[Records excerpted from a collection]
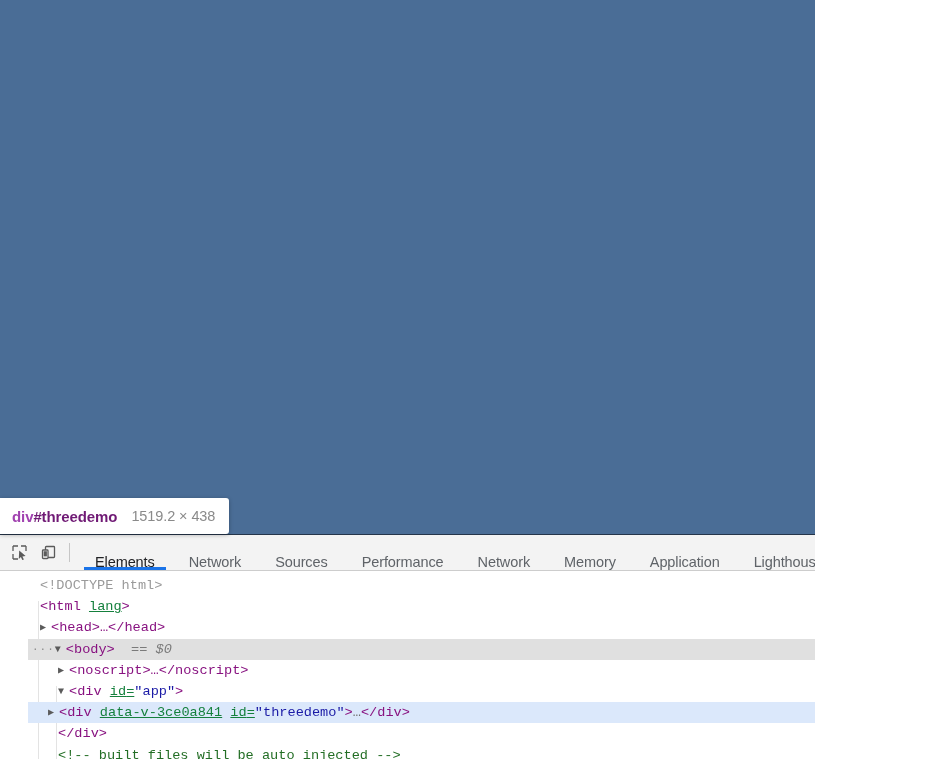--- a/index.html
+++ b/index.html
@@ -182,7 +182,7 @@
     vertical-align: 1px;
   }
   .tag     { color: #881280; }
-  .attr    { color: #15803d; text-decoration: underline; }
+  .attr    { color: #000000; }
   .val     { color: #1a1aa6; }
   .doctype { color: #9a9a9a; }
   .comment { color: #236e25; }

#### Try it:
The answer must be all the lines above that hold the word "color".

#### Result below:
   .tag     { color: #881280; }
-  .attr    { color: #15803d; text-decoration: underline; }
+  .attr    { color: #000000; }
   .val     { color: #1a1aa6; }
   .doctype { color: #9a9a9a; }
   .comment { color: #236e25; }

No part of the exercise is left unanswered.